When I learn to play sports games, the same thing applies. When I play squash, and somebody tells me: “You should hit the ball this way, that way, you should do this, do that” it always seems so artificial, like cheating. I play to have fun. Getting good at it is something I want to do on my own. When people tell me what to do, it kind of ruins the fun, since I really want to figure it out on my own.
There are really good players (hockey, soccer). They start off by having awesome fun and then someone notices their talent. Eventually they get a coach and learn more about their “fun” game. Finally they become so good, that for them, it's only "fun" to play with players of their own caliber. They no longer have fun to playing street hockey with their neighbourhood buddies. They no longer can have fun like at the beginning.
There are really good chess players. They start by learning the rules, and then they like chess so much, that they play any chance they get. They memorize moves, they memorize plays. Sometimes they get a chess coach, but mostly they read strategies in books. After all that "training" these chess masters can play two or three games simultaneously, sometimes even blind. If these “masters” play against the ordinary chess player, they are almost wasting their time – no fun involved (for either of the parties). The two oponents are on a completely different level. One could say that they're not even playing the same game. The “masters” have no more fun playing chess with their dad, with their grandpa, or with their high school teacher, as they did initially.
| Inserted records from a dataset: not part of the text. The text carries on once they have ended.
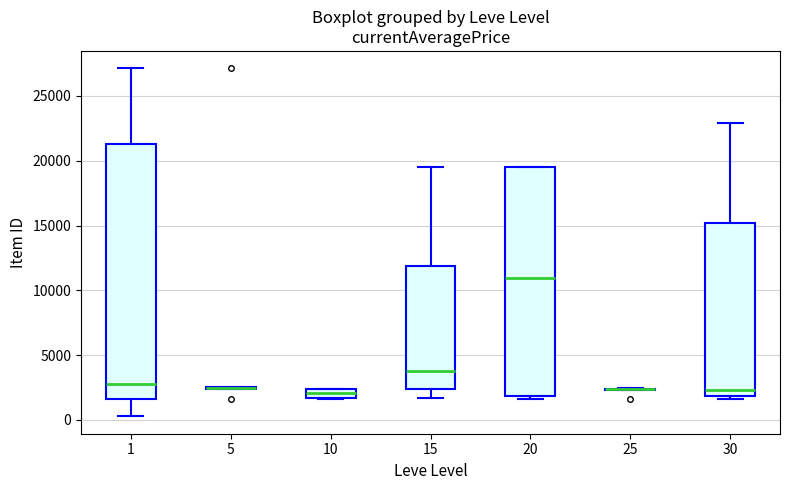

Which box is the tallest, from its lower edge to its upper edge?

1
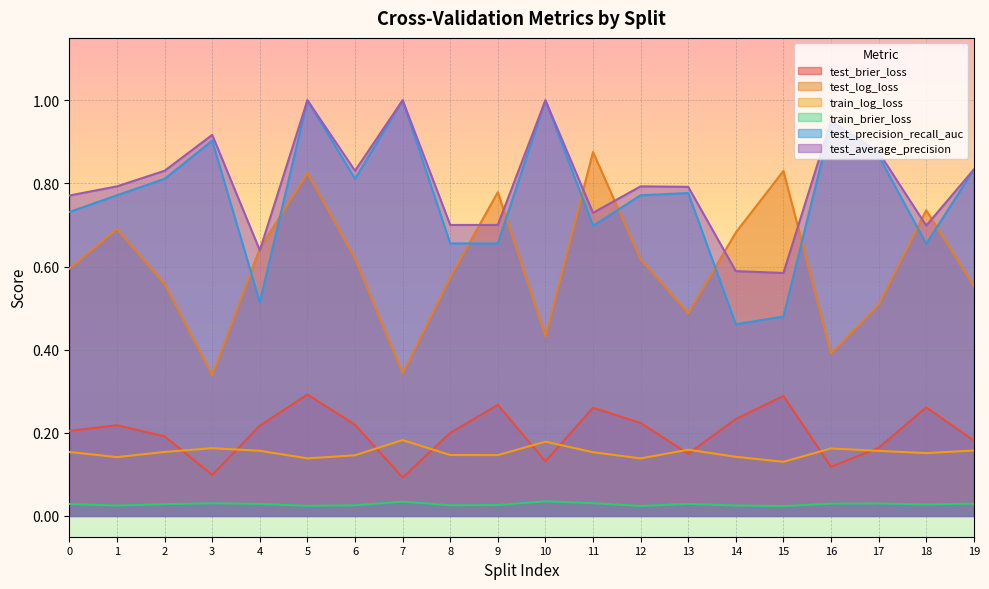

Which series has the largest total across all categories?

test_average_precision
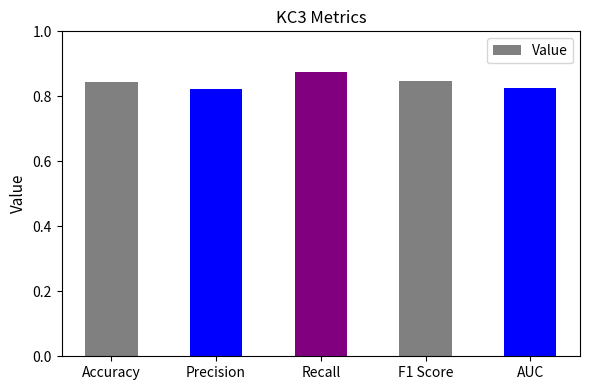

What is the label of the 5th bar from the left?

AUC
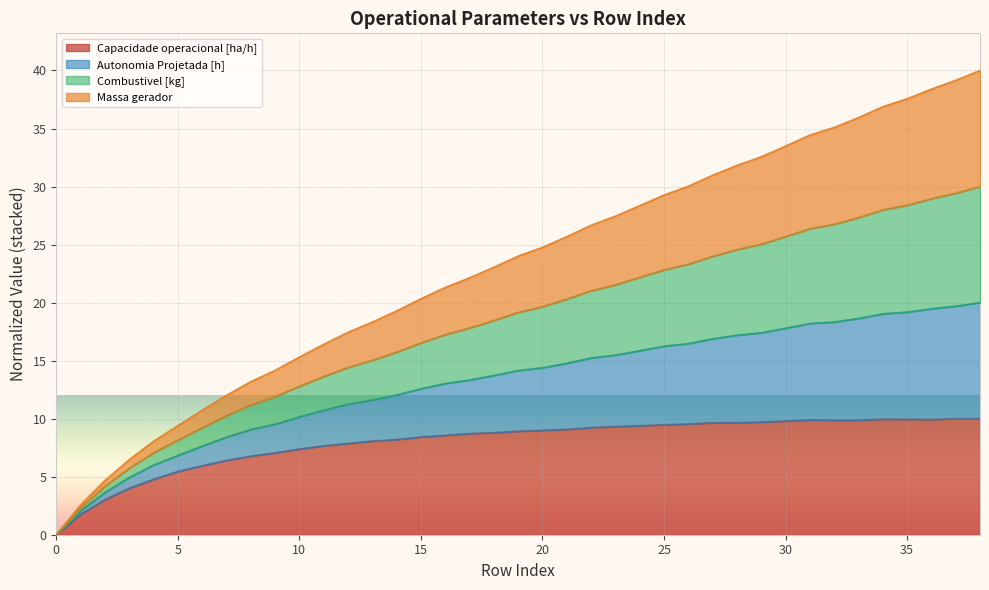

Between 23 and 33, which is larger?

33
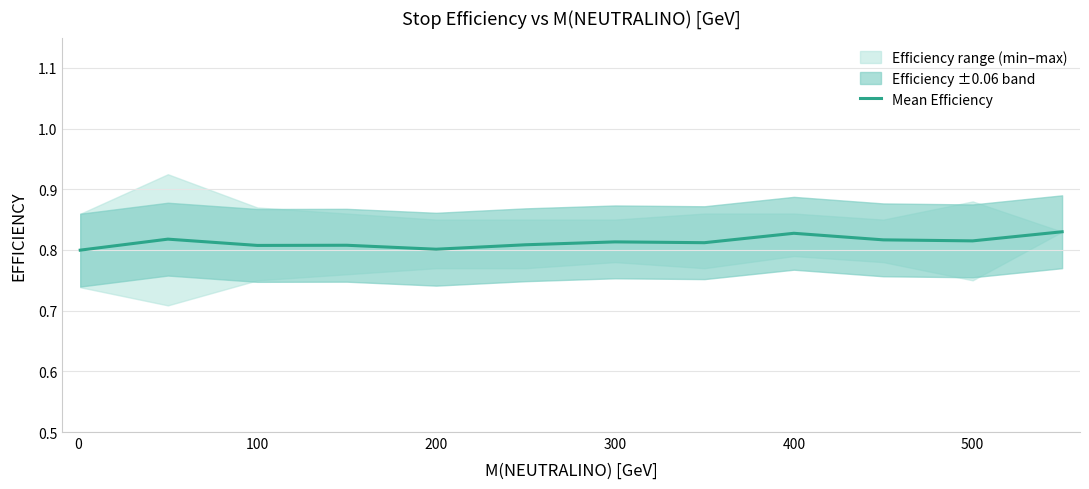

Reading left to right, what are all the values shown in this chart?

0.8	0.8	0.8	0.8	0.8	0.8	0.8	0.8	0.8	0.8	0.8	0.8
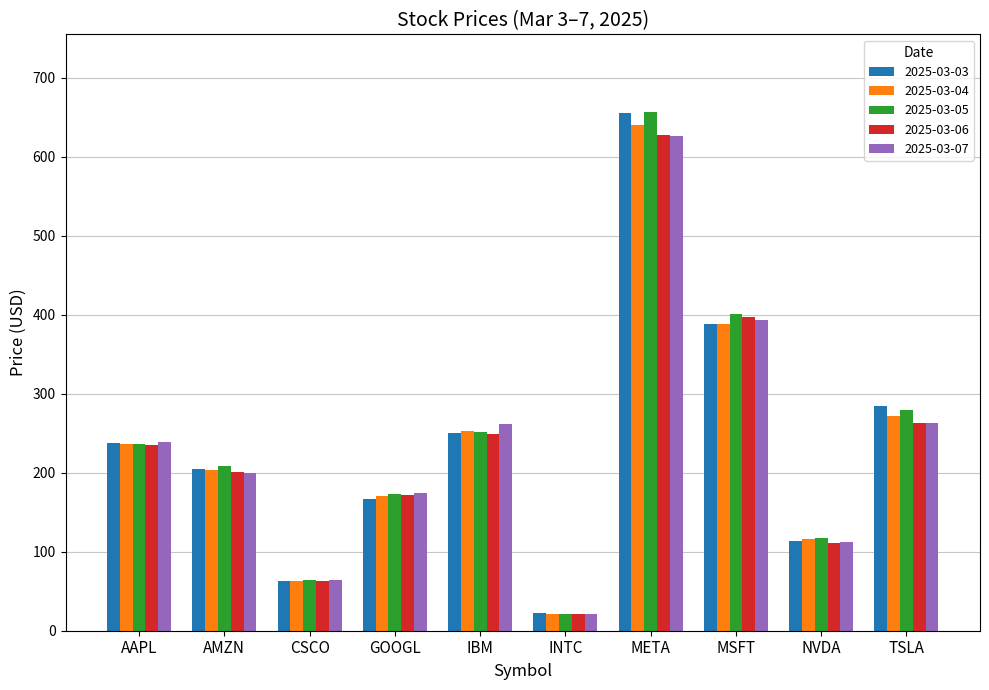

What are all the series names shown in the legend?

2025-03-03, 2025-03-04, 2025-03-05, 2025-03-06, 2025-03-07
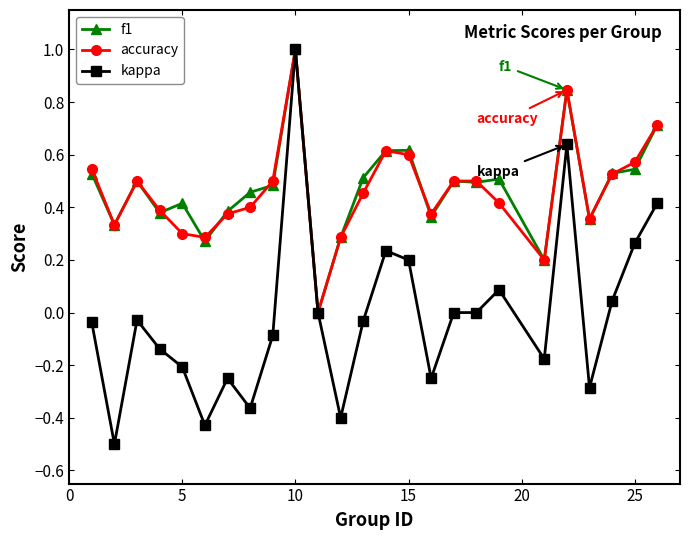

True or false: kappa has more than 1 interior local peaks.

True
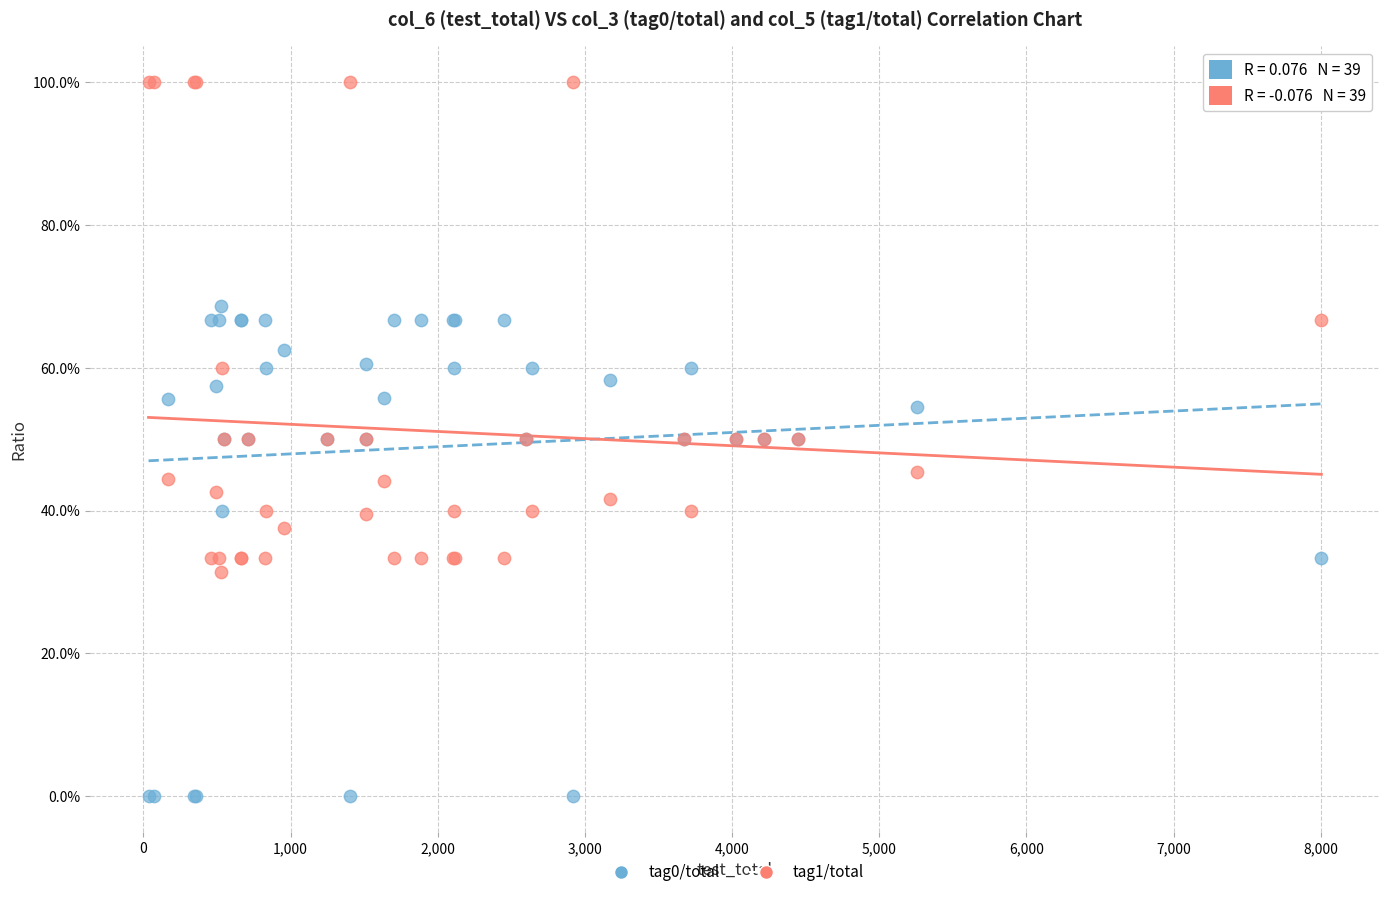

What are all the series names shown in the legend?

tag0/total, tag1/total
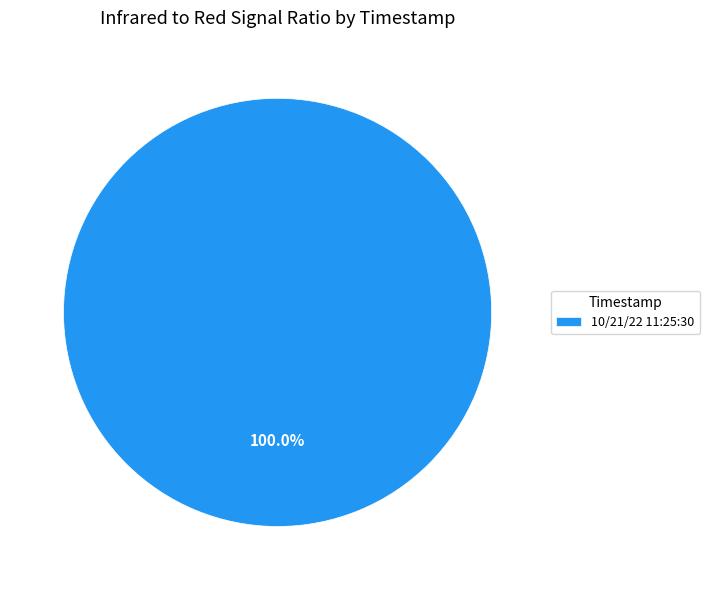

Rank the categories by value from lowest to highest.

10/21/22 11:25:30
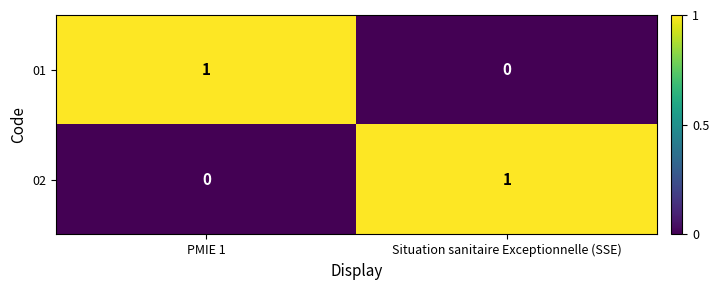

Rank the series at PMIE 1 from highest to lowest value.

01, 02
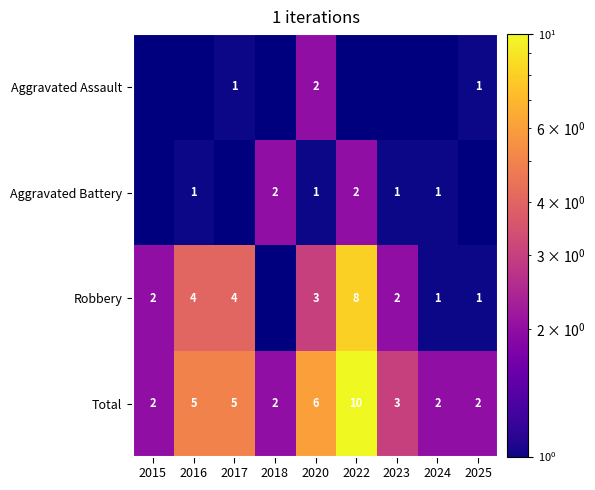

The value of Robbery at 2020 is 1.9. True or false?

False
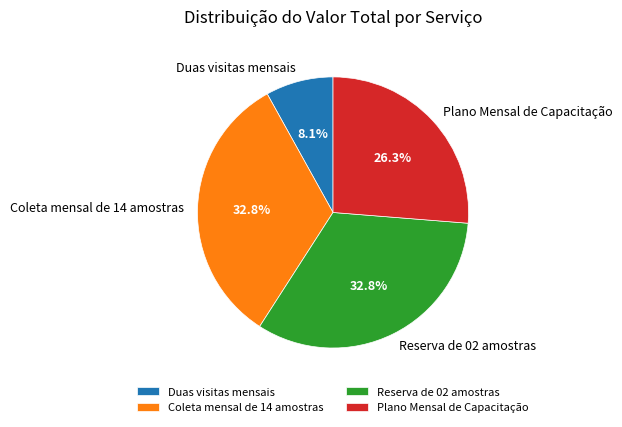

To the nearest percent, what is the difference between the Duas visitas mensais and Coleta mensal de 14 amostras slice percentages?

25%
However, when a new game is introduced, everybody once again becomes equal, and the basic fun restarts... for everyone.
In my most recent physics class we were doing an inclined plane lab, and for some reason the students needed masking tape and meter sticks. At the end of the class, some of the boys were putting away the rolls of masking tape and the meter sticks by shooting the rolls of masking tape across the floor with the meter sticks. Other students intercepted with their own meter sticks, and thus a new sport began: the masking tape and meter stick ringette. For recess and lunch that day, my physics students were in my room with meter sticks and a masking tape roll, playing continuously and had the best fun ever! In fact, at lunch they brought in their English teacher into it, and he had a blast as well. The next day, the students brought in their own wooden sticks, and the sport was spreading in the whole school!
One boy in particular was totally into this masking tape ringette. He loves hockey and in grade 11 he is pretty much playing professional hockey. In fact his contract for his team states that he is not allowed to play hockey outside of practices and games for his team only (probably they don't want him to get injured). Even if he did play hockey with his buddies, it wouldn't be that fun, because he would beat them all up. But now, he has this sport: masking tape ringette. He loves it probably because they just “invented it” on the spot, but also because now he is pretty much an equal with the rest of the boys. Now he can actually have fun again. Now none of them are experts. All of them are starting on equal footing once again...
Games are supposed to be fun. But because the object of any game is to win, we try to get better and better. This in turn makes us have fewer opponents of the game that can give us the same pleasure or satisfaction in the competition. When achieving the master stage of any game, we can only play other masters, as they only are the ones that can give us a true challenge. Finding it harder to find them, we have fun less frequently. The game that initially gave us so much fun can deteriorate only because of our desire to become better at it. What a strange conundrum!?


Competition Makes Us Better
It's true what you say, but competitive motivation is what improves everything. You have to measure yourself, perhaps not only against another opponent but in a team vs team game that is usually the measure , and then you act to increase the measure.
But you're right too that once you master something it might become less fun. I'm thinking of things as simple as, for my kid, finding words he knows on a page. It's fun right now, but when he knows how to read it won't be a challenge at all and so it'll be boring.
It's sad when kids find it boring before they master it! I guess that's the challenge to teachers. Find a challenging and interesting way to improve students without boring them.